Telephone E/M Services
Providers can bill audio-only services under the following codes, depending on the duration:
- 99441: 5-10 minutes of medical conversation
- 99442: 11-20 minutes of medical conversation
- 99443: 21-30 minutes of medical conversation
Digital E/M Services
Digital evaluation and management codes also vary by length for established patients, as follows:
- 99421: 5-10 minutes
- 99422: 11-20 minutes
- 99423: 21 or more minutes
Virtual Check-Ins
- HCPCS code G2012: for brief communications (5-10 minutes)
- HCPCS code G2010: review of recorded video or images and any follow-up within 24 hours
Remote Patient Monitoring
There are codes for the different stages of the collection and analysis of a patient’s physiological data through transmitting devices (i.e., blood-pressure, glucose, etc.):
- 99453
- 99454
- 99457
- 99458
For Observation, Inpatient, and Emergency Department Telehealth Services
These refer to the codes for different telehealth services, from initial consultations through to eventual discharge.
Diagnosis Coding
Different codes exist when making a diagnosis through a telecommunication system, as opposed to physical evaluations.
Patient Cost-Sharing
Physicians can waive or reduce the cost-sharing requirements for Medicare beneficiaries. Additionally, some commercial payers have waived cost-sharing requirements for telemedicine because of COVID-19.
Payer Resources
Continue monitoring websites and other communications from private payers about how they are handling COVID-19 and telehealth services through the end of 2021 and into 2022.
Obtaining Consent for a Sterilization Procedure Via Telehealth
Physicians of women covered through public family-planning programs can apply for and receive consent for sterilization service reimbursements through HHS Form 687.
Policy Changes for Prescribing Controlled Substances Via Telehealth
During the public health emergency, policy changes from the DEA and other agencies now allow for providers to prescribe controlled substances through telehealth without the need for in-person medical evaluations.
Frequently Asked Telehealth Questions
Below are some quick answers to common questions about billing for telehealth services.
1. Are telemedicine visits paid the same as in-person visits?
Generally, yes. Telemedicine visits involve the same types of service as in-person visits. The only differences would be the physical locations of the patient and provider.
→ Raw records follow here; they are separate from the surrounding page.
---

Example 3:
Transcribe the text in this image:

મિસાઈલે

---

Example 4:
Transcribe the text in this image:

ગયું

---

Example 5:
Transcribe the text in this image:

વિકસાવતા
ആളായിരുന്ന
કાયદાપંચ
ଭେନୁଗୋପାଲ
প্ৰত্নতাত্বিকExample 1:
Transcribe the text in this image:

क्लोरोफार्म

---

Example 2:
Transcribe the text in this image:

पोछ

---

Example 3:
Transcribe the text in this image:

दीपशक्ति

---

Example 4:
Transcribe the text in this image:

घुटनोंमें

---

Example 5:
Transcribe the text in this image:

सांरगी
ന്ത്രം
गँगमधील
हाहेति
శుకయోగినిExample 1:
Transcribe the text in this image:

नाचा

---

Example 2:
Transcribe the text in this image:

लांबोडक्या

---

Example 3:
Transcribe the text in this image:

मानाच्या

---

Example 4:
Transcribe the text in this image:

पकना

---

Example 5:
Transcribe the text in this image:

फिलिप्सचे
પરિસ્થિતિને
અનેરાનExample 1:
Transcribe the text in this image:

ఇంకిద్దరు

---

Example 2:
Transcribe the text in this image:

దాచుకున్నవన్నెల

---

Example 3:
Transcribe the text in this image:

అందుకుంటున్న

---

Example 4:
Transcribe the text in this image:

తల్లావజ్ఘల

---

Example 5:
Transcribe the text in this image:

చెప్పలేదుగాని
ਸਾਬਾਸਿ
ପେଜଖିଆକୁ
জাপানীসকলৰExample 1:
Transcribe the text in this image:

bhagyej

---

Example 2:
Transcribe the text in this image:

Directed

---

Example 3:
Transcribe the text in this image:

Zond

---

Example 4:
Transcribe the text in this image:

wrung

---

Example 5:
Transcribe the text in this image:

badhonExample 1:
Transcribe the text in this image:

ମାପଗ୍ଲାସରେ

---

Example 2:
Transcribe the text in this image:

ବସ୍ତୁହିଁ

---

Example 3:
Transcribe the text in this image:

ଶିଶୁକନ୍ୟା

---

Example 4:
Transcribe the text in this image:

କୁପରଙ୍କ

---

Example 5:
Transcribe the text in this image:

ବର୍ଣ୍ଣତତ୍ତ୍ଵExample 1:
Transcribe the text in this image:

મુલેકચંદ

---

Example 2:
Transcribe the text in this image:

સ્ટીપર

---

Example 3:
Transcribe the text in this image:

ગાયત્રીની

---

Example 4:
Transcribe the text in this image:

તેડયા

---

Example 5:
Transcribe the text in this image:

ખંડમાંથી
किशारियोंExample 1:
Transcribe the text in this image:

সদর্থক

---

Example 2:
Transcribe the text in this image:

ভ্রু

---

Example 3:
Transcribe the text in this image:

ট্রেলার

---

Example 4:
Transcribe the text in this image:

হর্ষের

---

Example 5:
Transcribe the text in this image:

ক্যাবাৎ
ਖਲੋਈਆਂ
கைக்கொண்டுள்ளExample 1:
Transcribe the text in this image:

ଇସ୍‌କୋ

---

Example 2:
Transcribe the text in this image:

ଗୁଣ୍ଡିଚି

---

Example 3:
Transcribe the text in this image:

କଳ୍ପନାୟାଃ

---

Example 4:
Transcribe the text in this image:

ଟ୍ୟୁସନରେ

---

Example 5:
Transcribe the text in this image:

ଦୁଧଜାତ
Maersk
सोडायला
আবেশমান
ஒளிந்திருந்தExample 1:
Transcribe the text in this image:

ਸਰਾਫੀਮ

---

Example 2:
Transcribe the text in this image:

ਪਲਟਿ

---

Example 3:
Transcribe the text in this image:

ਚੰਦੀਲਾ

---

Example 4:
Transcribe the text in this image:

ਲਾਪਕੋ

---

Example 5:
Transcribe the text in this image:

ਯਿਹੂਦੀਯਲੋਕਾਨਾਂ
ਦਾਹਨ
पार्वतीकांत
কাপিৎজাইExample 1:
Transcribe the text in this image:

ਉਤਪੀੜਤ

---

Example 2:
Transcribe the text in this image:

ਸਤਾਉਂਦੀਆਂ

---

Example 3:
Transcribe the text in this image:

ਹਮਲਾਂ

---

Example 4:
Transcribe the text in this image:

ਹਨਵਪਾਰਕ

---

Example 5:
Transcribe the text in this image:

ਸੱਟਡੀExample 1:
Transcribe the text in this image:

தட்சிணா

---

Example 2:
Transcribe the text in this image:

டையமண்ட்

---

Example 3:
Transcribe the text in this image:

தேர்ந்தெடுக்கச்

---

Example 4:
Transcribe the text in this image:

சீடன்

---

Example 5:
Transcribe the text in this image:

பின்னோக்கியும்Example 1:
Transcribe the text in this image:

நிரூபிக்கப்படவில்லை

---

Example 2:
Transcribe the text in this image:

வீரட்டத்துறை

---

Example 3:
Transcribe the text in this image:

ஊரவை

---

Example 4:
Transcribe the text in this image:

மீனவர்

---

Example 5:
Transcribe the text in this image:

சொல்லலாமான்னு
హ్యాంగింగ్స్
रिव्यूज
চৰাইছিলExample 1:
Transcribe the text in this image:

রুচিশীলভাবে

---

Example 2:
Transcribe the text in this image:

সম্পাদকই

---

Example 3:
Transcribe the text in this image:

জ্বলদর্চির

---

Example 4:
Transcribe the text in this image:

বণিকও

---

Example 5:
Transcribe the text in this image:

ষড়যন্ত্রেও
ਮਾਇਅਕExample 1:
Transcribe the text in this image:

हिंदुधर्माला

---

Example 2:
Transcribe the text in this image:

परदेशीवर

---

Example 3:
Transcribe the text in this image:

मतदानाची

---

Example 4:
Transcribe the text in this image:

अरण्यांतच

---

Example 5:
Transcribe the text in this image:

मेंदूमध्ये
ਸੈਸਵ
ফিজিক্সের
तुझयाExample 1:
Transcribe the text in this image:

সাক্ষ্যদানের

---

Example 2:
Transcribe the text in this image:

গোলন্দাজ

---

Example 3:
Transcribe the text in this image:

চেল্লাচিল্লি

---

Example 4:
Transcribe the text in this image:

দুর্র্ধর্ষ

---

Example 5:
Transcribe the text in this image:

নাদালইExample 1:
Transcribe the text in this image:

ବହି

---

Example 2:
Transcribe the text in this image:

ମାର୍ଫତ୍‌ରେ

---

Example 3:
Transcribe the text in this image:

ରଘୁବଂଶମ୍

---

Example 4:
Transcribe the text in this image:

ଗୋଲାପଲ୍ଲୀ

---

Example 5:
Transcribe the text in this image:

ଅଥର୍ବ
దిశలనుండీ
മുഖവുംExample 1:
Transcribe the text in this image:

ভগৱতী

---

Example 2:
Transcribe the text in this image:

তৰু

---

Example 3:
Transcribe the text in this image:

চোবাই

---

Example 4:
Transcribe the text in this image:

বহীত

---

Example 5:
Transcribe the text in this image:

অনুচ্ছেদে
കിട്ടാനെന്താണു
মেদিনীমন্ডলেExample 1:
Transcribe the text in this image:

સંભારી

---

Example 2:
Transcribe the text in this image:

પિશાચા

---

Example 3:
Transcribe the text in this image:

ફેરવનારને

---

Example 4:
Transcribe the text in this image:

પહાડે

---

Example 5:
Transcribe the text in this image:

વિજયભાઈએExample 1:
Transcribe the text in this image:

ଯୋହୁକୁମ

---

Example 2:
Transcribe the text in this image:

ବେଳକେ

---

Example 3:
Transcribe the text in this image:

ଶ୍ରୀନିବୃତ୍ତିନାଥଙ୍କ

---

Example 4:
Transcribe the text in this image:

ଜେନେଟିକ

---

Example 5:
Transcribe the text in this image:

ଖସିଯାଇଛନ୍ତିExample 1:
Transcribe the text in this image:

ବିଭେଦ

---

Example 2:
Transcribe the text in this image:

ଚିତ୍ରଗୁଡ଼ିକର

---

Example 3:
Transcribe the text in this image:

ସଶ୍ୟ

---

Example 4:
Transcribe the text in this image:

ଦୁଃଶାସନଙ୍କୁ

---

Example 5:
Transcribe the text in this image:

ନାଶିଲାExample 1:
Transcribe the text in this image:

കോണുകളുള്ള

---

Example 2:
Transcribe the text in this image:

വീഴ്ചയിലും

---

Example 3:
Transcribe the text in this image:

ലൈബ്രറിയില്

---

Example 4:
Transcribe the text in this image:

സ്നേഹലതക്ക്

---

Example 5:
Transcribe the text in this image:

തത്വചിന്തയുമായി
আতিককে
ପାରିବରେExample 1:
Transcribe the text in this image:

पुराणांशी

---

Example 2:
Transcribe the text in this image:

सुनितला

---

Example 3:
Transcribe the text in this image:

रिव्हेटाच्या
2. If cost-sharing is waived, will my payment be reduced?
CMS and Medicare will not reduce reimbursement payments if providers choose to waive cost-sharing.
3. When do the cost-sharing waivers expire?
The government has yet to determine the exact date for cost-sharing waivers to expire, but it will generally end at the conclusion of the public health emergency.
4. What do I do if cost-sharing wasn’t applied appropriately, or I wasn’t paid at parity?
You can report technical issues or other concerns to the CMS or any related state agency for discrepancies with cost-sharing application or parity payment.
5. Are there cost-sharing waivers for treatment related to COVID-19?
Most insurers have either ceased cost-sharing waivers or have started phasing out cost-sharing waivers for COVID-19 treatment.